CREATE OR REPLACE FUNCTION
dq.dq_hf_gh_CheckRemoveFirstChar (full_numbers string,
first_letter string) AS(
/*
* (Helper) Data Quality Function
* dq_hf_gh_CheckRemoveFirstChar
* input: String
* returns: Input string without the first character if the
* stored first character is the same.
*/
IF
(STARTS_WITH(full_numbers, first_letter),
SUBSTR(full_numbers, 2, LENGTH(full_numbers)),
full_numbers) );
So with the dq_hf_RemoveDuplicateChars()
, dq_hf_GetSoundexNumber()
, and dq_hf_CheckRemoveFirstChar()
UDFs working, it’s time to layer on the rest of the character replacements on top of it.
CREATE OR REPLACE FUNCTION dq.dq_fm_Soundex(instring string) AS (
/*
* Data Quality Function - Fuzzy Matching
* dq_fm_Soundex
* input: String to encode.
* returns: Soundex code of the string.
*/
CONCAT(SUBSTR(UPPER(instring), 0, 1),
rpad(SUBSTR(`dq.dq_hf_gh_CheckRemoveFirstChar`(
REPLACE(`dq.dq_hf_gh_RemoveDuplicateChars`(
REPLACE(
REGEXP_REPLACE(
REPLACE(
REGEXP_REPLACE(
REGEXP_REPLACE(
REGEXP_REPLACE(
REGEXP_REPLACE(LOWER(instring),'[aeiouyhw]', '0'),
'[bfpv]', '1'),
'[cgjkqsxz]', '2'),
'[dt]', '3'),
'l', '4'),
'[mn]', '5'), 'r', '6')),
'0', ''), `dq.dq_hf_soundex_GetSoundexNumber`(substr(instring, 0, 1))),
0, 3), 3,'0')))
After creating that, let’s throw some names at it and give it a whirl!
WITH
name_table AS (
SELECT
["Suk","Suck","Souk",
"Price","Prise","Pryce",
"Welch","Welsh","Walch",
"Stamos","Stamoos",
"Ward","Werd","Whard",
"Gonzalez","Gonzolezz",
"McGovern","McGooovern","MacGavern"] AS lname)
SELECT
lname,
dq.dq_fm_Soundex(lname) as soundex_code
FROM
name_table,
UNNEST(lname) AS lname
Now while Soundex is fast and easy to use and implement, it does sometimes suffer in precision. The base encoding we are using here is typcially referred to as “American Soundex,” because in the 1930’s the original Russell Soundex was modified to what we have shown here, and used by the US Census Bureau to index names in the English alphabet. Names in different languages such as Korean, Japanese, or Chinese first need to be transliterated which comes with its own challenges.

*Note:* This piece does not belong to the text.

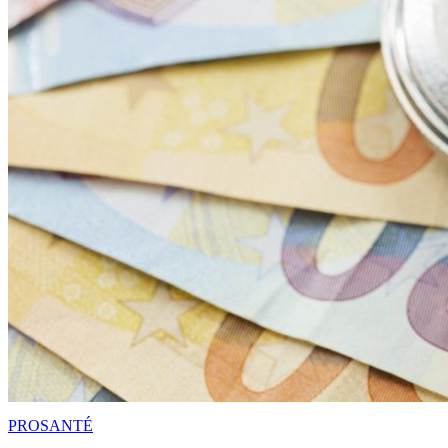
PRO
SANTÉ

Even in English, we still do sometimes encounter false negatives and false positives due to the loss in precision. Take the names “Wozniak”, “Wiggins”, “Wegonge”, and “Weiscmowsky.” At least from a phonetic sense, you wouldn’t expect these to be categorized the same. However…
WITH
name_table AS (
SELECT
["wozniak","wiggins","wegonge","weiscmowsky"] AS lname)
SELECT
lname,
dq.dq_fm_Soundex(lname) AS soundex_code
FROM
name_table,
UNNEST(lname) AS lname
So while Soundex is still helpful and it’s fast, it’s definitely not infallible. It’s one dimension of a property that can be used to quickly create groupings for an entity, which is a big piece of the fuzzy matching puzzle. Typically in a data quality flow a number of different algorithms will be used in conjunction with each other with different weightings depending on the use case in order to truly determine if duplicates can be resolved, and hopefully this is helpful as the first piece of the puzzle in BigQuery.